-- Opening Marker --
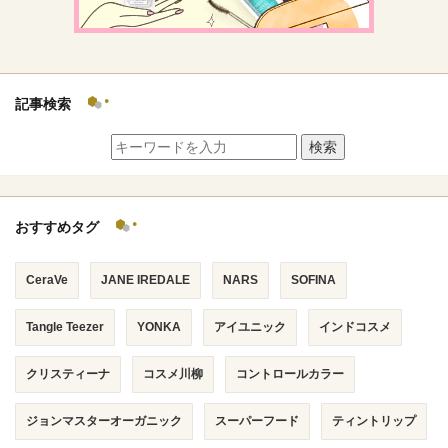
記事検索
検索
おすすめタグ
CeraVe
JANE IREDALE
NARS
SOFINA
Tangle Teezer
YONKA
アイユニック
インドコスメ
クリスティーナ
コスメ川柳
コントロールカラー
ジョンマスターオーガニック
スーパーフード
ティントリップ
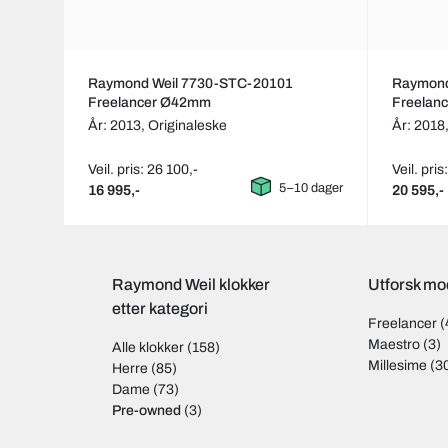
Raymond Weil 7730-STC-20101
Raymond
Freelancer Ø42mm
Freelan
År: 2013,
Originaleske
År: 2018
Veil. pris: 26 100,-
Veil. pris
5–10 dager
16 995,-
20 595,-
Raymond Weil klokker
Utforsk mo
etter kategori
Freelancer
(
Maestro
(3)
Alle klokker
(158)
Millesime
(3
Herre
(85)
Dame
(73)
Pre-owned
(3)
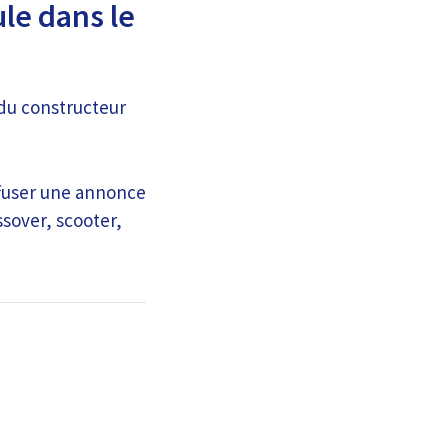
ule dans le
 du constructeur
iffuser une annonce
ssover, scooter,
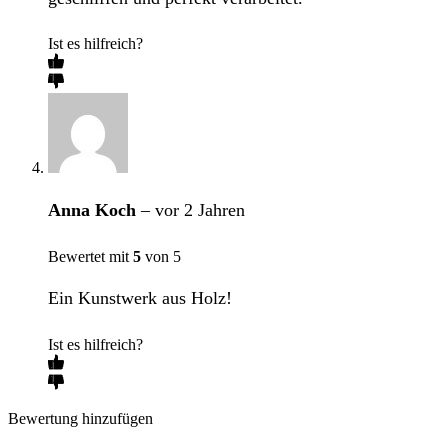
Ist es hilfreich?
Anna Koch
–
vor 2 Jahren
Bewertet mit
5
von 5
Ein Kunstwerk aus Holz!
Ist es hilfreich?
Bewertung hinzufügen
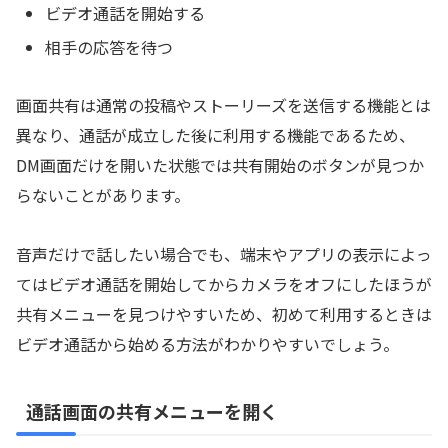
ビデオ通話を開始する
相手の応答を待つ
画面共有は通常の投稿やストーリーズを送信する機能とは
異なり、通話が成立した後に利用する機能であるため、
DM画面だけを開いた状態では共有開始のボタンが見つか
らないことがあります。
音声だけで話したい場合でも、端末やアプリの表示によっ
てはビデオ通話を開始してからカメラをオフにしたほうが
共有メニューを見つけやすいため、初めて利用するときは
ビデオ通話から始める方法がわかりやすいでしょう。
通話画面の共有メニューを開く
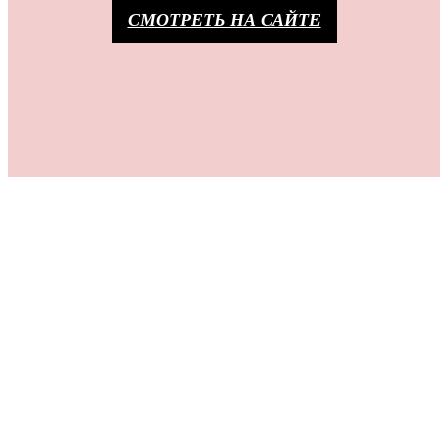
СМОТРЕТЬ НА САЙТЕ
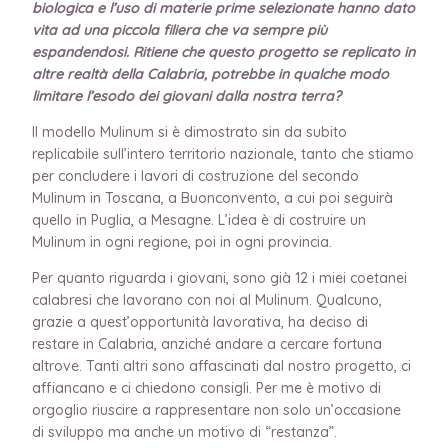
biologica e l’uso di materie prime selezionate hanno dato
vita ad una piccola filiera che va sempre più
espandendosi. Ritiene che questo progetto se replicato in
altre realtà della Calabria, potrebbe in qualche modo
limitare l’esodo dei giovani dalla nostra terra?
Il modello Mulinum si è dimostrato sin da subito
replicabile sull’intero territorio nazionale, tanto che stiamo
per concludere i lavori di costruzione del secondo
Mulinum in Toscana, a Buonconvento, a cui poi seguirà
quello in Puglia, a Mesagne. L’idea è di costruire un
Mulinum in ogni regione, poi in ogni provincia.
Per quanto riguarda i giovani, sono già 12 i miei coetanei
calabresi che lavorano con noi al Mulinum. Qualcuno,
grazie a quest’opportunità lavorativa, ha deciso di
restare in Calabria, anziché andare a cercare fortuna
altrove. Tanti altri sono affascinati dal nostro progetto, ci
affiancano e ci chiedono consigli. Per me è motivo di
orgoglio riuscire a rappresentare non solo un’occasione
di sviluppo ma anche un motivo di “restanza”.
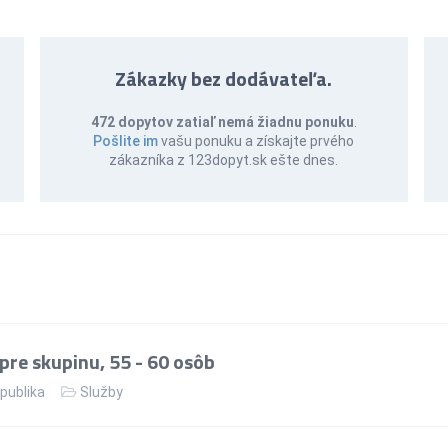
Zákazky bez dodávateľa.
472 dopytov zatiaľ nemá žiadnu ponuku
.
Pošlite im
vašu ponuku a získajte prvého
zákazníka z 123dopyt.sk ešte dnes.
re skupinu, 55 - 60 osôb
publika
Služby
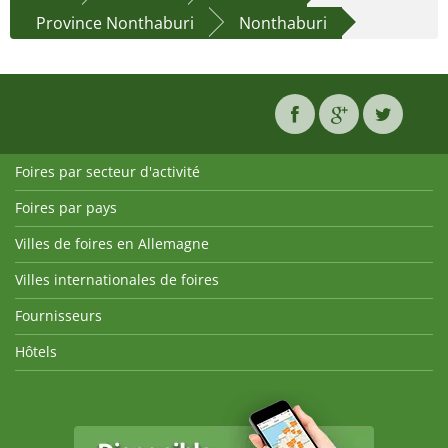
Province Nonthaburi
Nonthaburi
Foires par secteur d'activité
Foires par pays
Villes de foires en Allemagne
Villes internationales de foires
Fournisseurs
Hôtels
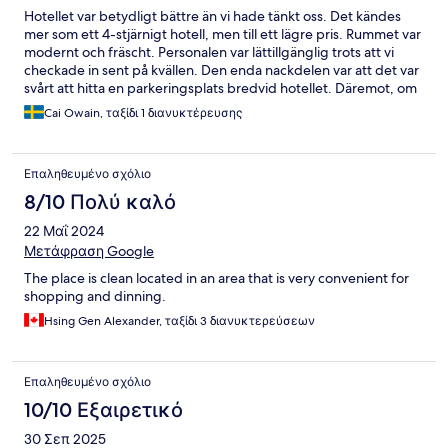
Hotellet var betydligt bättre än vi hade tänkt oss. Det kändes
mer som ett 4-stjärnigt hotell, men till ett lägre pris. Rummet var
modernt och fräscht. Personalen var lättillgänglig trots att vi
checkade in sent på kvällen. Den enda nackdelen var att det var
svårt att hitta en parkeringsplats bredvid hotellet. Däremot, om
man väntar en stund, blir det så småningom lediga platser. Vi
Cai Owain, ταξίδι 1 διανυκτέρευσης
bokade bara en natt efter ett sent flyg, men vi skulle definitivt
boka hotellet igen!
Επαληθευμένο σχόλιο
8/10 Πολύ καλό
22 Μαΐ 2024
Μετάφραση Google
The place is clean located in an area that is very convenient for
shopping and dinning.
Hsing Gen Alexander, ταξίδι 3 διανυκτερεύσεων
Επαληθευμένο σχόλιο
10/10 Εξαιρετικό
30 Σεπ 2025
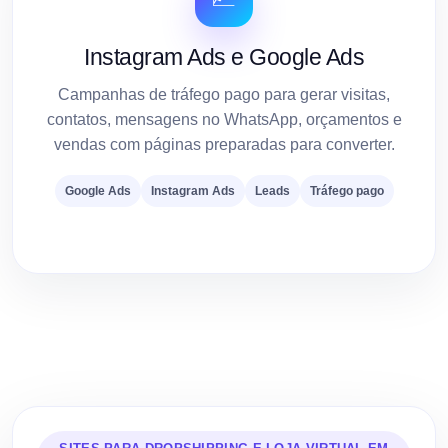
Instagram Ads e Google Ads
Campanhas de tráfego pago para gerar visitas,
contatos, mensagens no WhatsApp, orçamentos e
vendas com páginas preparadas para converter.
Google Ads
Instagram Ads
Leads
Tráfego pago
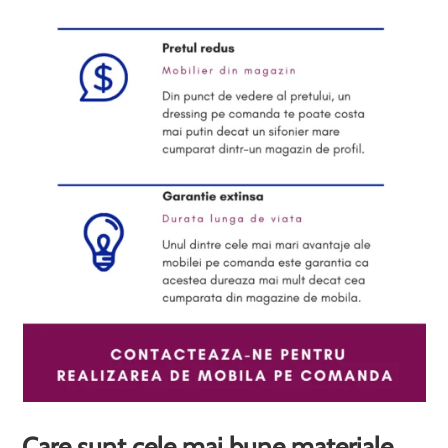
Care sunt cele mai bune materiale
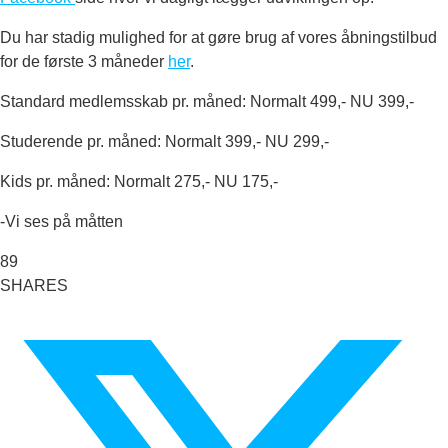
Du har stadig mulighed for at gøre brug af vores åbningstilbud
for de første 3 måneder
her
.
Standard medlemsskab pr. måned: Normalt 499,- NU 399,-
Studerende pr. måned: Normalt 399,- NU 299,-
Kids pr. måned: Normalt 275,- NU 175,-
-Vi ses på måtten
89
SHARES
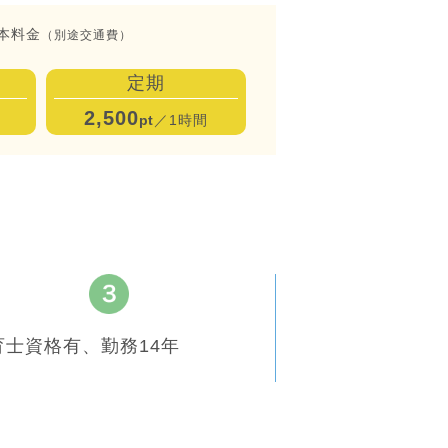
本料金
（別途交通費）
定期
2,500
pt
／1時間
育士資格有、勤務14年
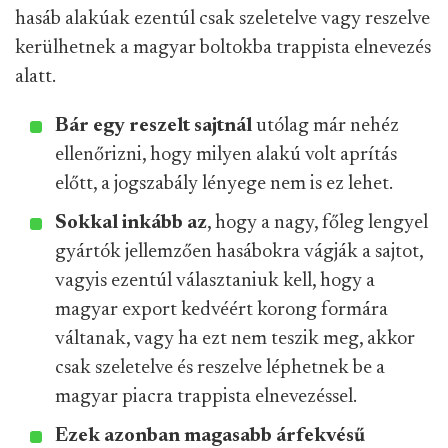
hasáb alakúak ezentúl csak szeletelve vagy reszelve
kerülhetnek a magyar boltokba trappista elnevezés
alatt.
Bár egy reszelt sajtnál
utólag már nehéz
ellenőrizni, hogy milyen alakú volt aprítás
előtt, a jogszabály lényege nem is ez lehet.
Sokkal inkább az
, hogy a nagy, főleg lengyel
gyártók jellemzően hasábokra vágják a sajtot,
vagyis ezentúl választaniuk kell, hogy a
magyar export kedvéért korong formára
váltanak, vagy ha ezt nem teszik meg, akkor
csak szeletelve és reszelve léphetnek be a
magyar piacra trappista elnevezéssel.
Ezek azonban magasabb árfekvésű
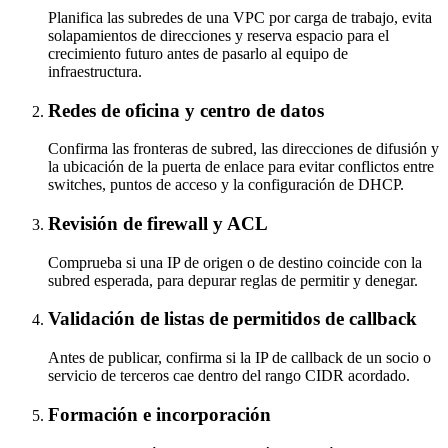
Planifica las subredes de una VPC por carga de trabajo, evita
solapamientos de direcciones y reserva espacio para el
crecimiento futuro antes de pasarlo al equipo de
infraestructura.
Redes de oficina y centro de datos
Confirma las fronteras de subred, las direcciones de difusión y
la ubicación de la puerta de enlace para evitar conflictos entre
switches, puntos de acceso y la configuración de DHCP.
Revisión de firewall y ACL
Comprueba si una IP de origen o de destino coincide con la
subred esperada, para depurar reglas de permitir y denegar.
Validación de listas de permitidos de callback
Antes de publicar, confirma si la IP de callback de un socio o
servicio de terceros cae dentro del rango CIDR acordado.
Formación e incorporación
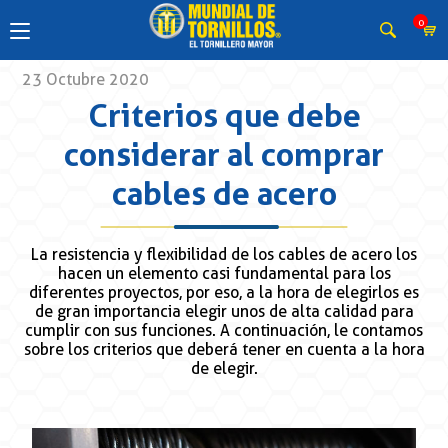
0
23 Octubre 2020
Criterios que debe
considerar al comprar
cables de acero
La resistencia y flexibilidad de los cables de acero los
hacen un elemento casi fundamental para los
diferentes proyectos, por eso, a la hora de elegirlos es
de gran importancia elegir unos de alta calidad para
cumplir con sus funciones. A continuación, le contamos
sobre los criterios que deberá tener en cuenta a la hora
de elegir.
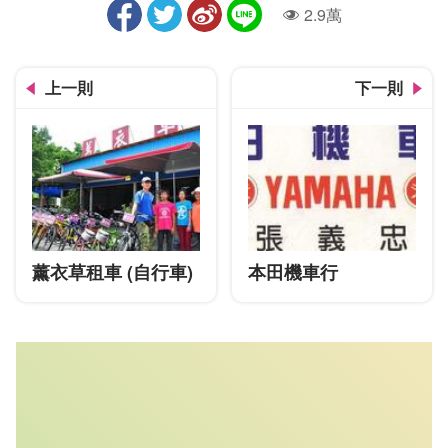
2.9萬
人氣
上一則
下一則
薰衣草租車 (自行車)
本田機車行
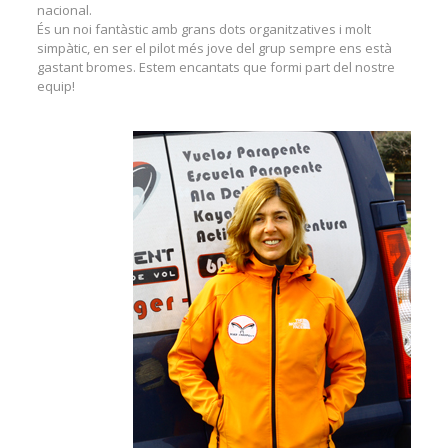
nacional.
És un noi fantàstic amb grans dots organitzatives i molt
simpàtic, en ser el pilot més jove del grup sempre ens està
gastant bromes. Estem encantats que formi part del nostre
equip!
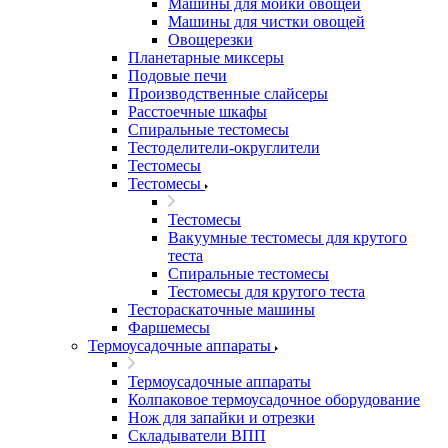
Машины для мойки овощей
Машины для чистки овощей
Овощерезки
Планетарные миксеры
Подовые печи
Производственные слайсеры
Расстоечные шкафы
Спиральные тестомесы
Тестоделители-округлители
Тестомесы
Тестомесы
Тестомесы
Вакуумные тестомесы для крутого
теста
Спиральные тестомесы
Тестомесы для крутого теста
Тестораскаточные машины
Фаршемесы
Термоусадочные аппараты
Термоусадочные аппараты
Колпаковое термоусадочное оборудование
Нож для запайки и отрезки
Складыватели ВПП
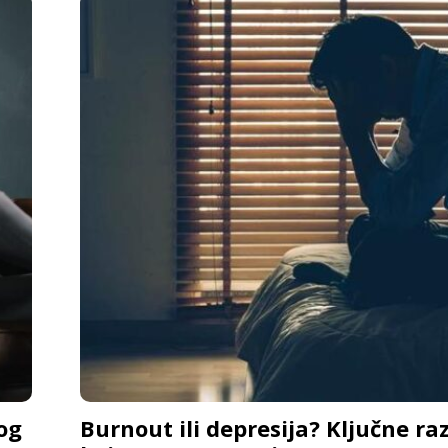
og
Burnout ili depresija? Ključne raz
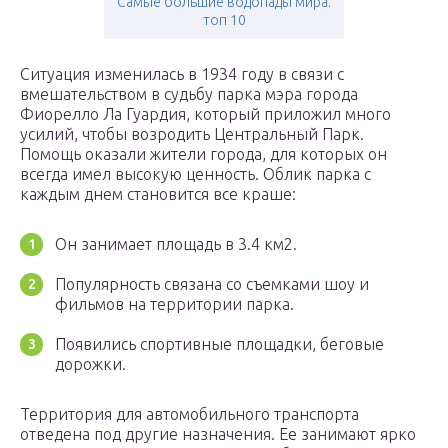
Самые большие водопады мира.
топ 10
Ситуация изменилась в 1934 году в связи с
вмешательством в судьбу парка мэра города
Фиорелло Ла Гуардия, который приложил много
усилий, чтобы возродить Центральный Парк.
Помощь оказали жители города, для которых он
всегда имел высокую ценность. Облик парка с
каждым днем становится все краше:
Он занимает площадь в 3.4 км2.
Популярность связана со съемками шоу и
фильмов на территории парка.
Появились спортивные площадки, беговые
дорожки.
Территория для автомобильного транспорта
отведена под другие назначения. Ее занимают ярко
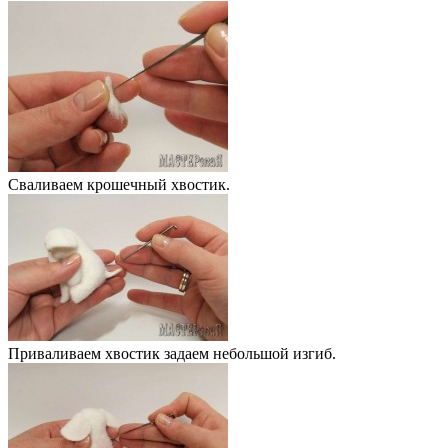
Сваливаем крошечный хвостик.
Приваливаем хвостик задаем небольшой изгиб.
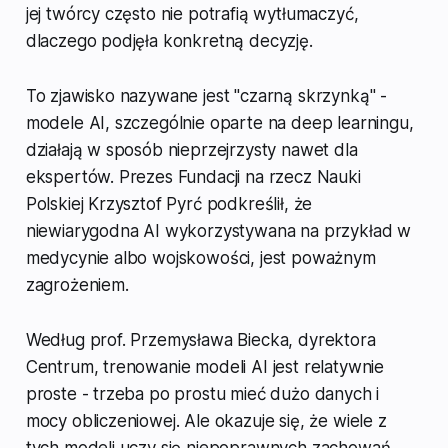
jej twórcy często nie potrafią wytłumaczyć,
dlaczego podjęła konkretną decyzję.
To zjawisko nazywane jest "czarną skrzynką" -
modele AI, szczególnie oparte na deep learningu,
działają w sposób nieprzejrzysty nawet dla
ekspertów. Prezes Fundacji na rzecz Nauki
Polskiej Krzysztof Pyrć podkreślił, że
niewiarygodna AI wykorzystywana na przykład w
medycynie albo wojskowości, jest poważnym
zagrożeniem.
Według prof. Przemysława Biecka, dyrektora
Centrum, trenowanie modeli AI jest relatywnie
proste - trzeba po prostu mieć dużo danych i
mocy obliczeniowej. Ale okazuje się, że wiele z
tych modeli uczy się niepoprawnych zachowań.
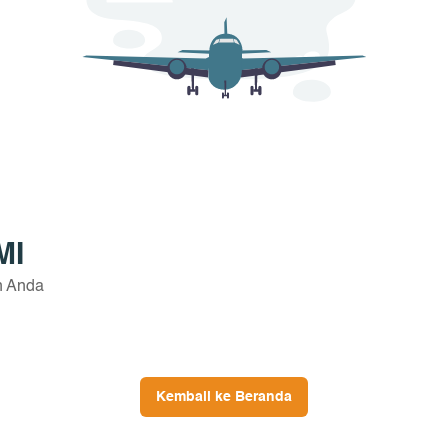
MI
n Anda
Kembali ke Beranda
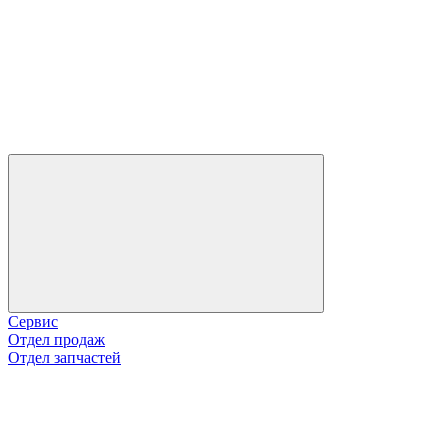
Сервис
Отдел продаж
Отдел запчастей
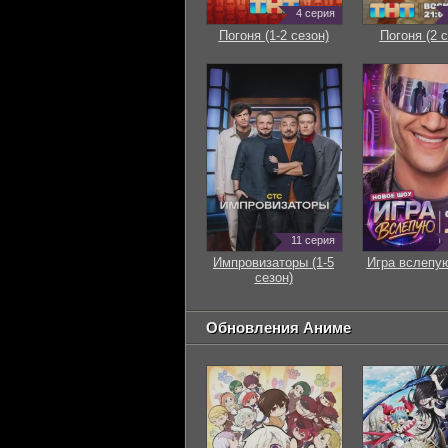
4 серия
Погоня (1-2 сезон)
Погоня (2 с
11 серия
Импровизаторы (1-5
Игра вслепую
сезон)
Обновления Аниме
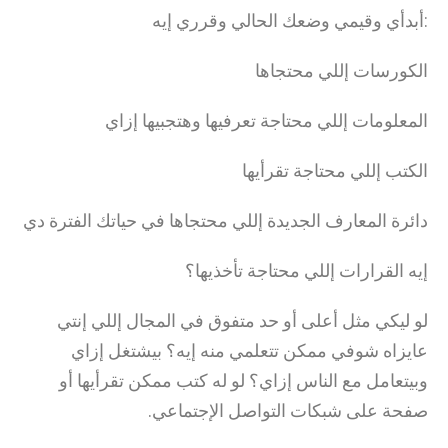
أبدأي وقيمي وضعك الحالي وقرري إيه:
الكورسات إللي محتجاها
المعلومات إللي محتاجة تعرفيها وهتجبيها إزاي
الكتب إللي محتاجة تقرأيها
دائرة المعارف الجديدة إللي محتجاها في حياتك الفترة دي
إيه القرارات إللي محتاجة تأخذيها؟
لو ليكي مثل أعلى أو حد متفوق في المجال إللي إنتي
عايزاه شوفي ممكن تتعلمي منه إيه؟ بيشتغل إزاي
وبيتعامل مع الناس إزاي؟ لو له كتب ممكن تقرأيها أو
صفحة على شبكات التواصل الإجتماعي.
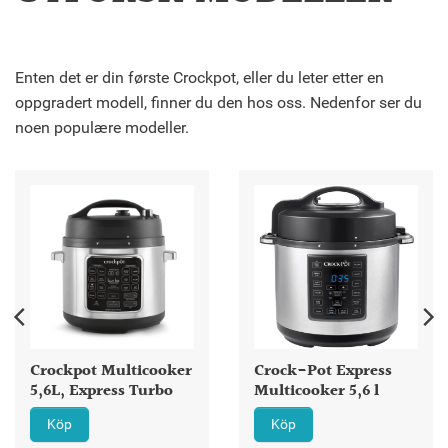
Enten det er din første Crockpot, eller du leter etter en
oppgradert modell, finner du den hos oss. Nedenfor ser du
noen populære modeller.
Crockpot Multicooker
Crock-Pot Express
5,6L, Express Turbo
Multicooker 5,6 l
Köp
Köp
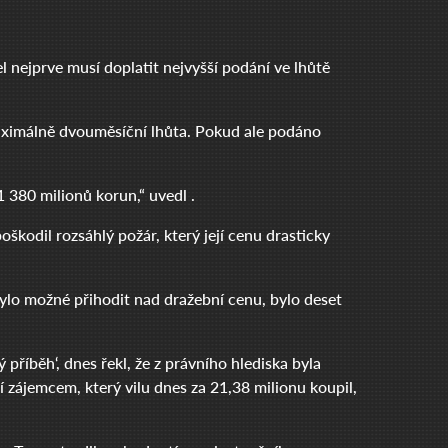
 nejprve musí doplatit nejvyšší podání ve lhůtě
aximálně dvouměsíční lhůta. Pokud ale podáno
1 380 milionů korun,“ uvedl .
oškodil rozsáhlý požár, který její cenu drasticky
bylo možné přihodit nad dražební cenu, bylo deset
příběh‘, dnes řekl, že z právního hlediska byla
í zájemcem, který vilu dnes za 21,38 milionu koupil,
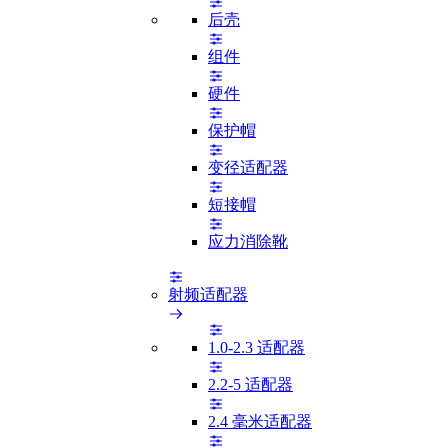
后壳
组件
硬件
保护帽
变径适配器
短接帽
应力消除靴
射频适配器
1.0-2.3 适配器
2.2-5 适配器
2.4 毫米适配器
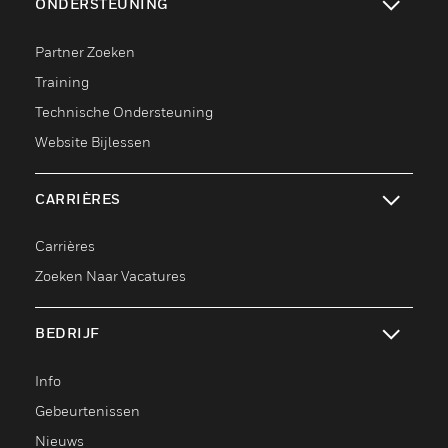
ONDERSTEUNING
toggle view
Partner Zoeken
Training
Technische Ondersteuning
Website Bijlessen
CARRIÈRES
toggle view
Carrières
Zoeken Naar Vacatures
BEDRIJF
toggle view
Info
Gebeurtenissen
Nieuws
-- Closing Marker --
- _Directive_
Repeat only what runs from the first line of the records above to the line with "てはビデオ通話を開始してからカメラをオフにしたほうが", both included, word for word, minus the pictures.

- _Response below_
記事検索
検索
おすすめタグ
CeraVe
JANE IREDALE
NARS
SOFINA
Tangle Teezer
YONKA
アイユニック
インドコスメ
クリスティーナ
コスメ川柳
コントロールカラー
ジョンマスターオーガニック
スーパーフード
ティントリップ
Raymond Weil 7730-STC-20101
Raymond
Freelancer Ø42mm
Freelan
År: 2013,
Originaleske
År: 2018
Veil. pris: 26 100,-
Veil. pris
5–10 dager
16 995,-
20 595,-
Raymond Weil klokker
Utforsk mo
etter kategori
Freelancer
(
Maestro
(3)
Alle klokker
(158)
Millesime
(3
Herre
(85)
Dame
(73)
Pre-owned
(3)
ule dans le
 du constructeur
iffuser une annonce
ssover, scooter,
Ist es hilfreich?
Anna Koch
–
vor 2 Jahren
Bewertet mit
5
von 5
Ein Kunstwerk aus Holz!
Ist es hilfreich?
Bewertung hinzufügen
ビデオ通話を開始する
相手の応答を待つ
画面共有は通常の投稿やストーリーズを送信する機能とは
異なり、通話が成立した後に利用する機能であるため、
DM画面だけを開いた状態では共有開始のボタンが見つか
らないことがあります。
音声だけで話したい場合でも、端末やアプリの表示によっ
てはビデオ通話を開始してからカメラをオフにしたほうが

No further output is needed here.